Trench’s Adventures in Linux: Music Players


The other day I posted about how I was finally able to install Linux (specifically Zorin OS) on my Toshiba Satellite. I said that my laptop was no longer Linux-proof but it may still be Linux resistant.

My Satellite is a 64-bit computer so I installed the 64-bit version of Zorin OS. The OS dragged like you wouldn’t believe especially with the music player. Zorin comes pre-installed with Banshee.
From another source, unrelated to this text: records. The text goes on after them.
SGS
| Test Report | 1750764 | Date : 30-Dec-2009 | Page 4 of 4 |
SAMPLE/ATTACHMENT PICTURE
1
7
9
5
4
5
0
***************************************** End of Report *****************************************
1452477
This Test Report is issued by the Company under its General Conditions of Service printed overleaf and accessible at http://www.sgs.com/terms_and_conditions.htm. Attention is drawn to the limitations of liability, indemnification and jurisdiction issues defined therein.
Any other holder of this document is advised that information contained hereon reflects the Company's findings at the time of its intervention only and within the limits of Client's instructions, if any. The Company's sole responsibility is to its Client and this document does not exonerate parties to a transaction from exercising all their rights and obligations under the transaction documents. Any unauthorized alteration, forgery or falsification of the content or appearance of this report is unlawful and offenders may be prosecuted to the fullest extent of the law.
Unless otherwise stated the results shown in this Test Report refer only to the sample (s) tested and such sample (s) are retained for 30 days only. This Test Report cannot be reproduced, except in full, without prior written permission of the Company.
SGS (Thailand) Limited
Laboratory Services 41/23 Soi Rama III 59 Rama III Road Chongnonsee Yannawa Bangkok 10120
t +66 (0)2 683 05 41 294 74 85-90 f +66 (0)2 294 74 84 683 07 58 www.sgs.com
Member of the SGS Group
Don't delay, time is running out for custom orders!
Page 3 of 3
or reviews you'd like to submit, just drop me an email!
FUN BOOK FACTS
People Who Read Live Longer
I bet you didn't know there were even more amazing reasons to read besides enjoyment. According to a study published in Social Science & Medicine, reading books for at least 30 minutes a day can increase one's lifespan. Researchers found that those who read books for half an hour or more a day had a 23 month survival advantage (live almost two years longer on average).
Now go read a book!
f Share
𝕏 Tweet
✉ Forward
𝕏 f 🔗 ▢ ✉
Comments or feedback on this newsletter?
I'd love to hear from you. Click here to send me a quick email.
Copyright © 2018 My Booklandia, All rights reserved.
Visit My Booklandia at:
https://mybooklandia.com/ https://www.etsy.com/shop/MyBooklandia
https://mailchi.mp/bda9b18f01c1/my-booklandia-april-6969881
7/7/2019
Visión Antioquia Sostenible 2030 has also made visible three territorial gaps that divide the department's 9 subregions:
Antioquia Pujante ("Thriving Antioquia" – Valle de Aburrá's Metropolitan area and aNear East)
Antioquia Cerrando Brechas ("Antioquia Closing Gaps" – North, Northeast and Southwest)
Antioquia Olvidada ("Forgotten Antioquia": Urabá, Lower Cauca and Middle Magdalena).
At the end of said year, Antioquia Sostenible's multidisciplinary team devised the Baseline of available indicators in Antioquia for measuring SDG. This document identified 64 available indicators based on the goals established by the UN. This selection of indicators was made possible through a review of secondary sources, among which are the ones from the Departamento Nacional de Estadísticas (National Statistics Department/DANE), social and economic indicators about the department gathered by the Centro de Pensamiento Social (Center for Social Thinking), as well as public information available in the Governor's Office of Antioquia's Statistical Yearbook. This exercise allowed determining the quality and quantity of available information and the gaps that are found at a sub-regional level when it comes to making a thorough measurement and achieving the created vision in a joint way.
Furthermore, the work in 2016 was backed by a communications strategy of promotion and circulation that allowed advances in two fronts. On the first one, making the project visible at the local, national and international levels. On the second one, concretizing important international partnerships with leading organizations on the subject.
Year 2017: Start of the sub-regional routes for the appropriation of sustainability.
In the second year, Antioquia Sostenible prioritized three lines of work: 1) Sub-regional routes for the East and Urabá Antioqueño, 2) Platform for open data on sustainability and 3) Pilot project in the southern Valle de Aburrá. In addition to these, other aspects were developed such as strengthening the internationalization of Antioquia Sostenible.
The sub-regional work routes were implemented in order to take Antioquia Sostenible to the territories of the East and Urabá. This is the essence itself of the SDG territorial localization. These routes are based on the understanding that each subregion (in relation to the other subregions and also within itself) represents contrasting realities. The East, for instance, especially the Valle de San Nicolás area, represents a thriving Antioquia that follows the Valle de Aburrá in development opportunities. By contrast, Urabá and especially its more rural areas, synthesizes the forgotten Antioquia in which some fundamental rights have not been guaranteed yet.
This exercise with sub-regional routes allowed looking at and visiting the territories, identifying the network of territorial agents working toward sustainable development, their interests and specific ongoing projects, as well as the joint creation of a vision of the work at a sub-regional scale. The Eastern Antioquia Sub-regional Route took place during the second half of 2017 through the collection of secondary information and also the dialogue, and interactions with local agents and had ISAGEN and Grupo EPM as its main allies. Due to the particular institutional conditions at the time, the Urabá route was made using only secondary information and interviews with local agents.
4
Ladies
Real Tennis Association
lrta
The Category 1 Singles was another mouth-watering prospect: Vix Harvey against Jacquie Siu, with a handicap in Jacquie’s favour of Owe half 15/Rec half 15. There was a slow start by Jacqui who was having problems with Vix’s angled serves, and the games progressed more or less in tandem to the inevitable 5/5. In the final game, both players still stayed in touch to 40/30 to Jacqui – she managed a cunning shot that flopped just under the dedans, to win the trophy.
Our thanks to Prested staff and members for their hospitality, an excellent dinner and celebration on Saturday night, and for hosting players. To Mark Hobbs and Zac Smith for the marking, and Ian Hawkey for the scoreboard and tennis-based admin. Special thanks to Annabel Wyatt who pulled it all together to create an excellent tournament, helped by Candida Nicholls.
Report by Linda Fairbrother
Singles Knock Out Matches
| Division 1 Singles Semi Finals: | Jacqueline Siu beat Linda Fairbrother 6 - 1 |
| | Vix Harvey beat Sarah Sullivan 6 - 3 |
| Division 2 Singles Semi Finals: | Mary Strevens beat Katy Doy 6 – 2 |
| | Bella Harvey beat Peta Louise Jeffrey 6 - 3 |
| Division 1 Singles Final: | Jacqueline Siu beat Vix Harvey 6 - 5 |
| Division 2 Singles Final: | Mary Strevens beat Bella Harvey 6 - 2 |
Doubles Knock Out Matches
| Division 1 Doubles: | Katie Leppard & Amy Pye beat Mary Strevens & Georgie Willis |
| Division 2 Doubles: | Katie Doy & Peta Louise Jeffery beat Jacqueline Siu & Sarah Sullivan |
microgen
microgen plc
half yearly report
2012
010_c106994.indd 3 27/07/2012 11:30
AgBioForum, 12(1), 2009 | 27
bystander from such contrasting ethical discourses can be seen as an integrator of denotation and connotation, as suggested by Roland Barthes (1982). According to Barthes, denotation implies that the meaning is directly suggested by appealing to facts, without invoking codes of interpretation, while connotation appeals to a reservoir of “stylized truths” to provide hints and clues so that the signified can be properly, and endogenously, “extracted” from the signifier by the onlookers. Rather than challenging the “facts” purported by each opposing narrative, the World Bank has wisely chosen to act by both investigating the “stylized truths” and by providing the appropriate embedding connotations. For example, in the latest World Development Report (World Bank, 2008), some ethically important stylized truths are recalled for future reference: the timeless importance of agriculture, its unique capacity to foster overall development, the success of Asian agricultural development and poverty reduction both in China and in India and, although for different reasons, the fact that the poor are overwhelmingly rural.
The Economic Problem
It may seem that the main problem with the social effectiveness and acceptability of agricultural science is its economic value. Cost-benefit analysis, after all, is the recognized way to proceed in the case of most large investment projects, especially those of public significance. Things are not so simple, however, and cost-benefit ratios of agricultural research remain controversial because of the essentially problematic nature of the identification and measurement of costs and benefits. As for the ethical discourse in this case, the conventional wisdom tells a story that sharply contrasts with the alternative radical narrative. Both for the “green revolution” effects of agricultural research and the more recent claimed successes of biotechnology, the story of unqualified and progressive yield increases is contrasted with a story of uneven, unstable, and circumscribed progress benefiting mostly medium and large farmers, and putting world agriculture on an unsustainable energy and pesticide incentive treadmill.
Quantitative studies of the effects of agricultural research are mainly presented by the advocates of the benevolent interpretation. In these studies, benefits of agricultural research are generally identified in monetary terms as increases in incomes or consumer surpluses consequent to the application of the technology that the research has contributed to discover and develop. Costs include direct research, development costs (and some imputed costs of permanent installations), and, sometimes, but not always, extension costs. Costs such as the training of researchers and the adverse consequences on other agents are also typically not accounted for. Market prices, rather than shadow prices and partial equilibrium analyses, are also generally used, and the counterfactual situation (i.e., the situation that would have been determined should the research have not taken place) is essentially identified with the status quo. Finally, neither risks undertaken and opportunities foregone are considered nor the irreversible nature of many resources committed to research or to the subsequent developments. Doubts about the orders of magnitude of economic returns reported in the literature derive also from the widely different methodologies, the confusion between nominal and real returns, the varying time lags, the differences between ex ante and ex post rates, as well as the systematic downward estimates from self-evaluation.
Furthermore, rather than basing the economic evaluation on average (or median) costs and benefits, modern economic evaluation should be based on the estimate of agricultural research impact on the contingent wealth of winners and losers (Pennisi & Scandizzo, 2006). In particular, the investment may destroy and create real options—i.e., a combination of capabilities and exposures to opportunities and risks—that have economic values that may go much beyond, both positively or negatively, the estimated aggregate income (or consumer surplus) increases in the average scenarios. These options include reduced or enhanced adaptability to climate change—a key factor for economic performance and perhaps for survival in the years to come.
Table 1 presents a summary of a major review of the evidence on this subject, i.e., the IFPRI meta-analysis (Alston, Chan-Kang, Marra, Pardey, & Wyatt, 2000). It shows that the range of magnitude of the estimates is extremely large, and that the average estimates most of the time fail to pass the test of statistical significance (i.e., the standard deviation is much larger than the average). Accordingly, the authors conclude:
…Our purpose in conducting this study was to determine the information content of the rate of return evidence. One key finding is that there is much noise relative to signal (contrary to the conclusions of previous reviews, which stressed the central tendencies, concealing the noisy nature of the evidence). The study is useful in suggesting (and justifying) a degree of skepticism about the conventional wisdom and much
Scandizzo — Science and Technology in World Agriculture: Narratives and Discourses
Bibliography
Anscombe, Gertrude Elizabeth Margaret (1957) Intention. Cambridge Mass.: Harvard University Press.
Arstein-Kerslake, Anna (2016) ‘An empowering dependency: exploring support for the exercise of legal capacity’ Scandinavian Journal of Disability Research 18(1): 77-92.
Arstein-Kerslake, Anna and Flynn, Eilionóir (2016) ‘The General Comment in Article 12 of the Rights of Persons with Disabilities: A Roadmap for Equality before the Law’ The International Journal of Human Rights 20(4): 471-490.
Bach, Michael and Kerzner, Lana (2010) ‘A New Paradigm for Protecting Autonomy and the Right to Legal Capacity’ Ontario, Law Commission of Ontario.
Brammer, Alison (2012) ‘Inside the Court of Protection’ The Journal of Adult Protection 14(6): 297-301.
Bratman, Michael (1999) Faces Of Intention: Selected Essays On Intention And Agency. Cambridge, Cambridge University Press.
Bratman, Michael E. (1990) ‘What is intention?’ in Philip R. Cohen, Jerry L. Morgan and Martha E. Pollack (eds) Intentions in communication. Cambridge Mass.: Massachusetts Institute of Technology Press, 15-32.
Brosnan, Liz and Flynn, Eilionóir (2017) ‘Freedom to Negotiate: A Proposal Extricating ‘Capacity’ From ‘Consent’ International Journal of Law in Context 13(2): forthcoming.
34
Now I have Zorin 32 bit installed on my Acer Aspire netbook and it gives me no problem at all and neither does Banshee. So I installed the 32-bit version of Zorin on my Toshiba and that made all the difference, except for Banshee. Banshee was still slow, sluggish and non-responsive. So on my 2GB of RAM laptop Banshee is slow but on my 1GB of RAM netbook, it works fine. Weird. I don’t blame this on Banshee but on the hardware as I’m pleased with Banshee on my netbook.

The question now was what music player can I put on my laptop? I remember using Amarok on my EeePC and loved it but that was a long time ago. So I installed Amarok on my laptop and that love immediately turned to a deep-seated loathing. This wasn’t the Amarok I knew and loved and I found it to be completely useless.

Then I remembered there used to be another music player that came standard with a lot of Linux distros before Banshee and that was Rhythmbox.

I installed Rhythmbox and ran it on my laptop. It took longer than Banshee to scan my modest music library but that’s a minor complaint that I had. I was also able to customize it to be almost identical to Banshee. Most importantly Rhythmbox didn’t freeze or crash like Banshee was doing on my laptop.

So if you use Linux (mainly Ubuntu-based distros) and would like a music player Trench recommends both Banshee and Rhythmbox depending on your hardware. Avoid Amarok like the plague.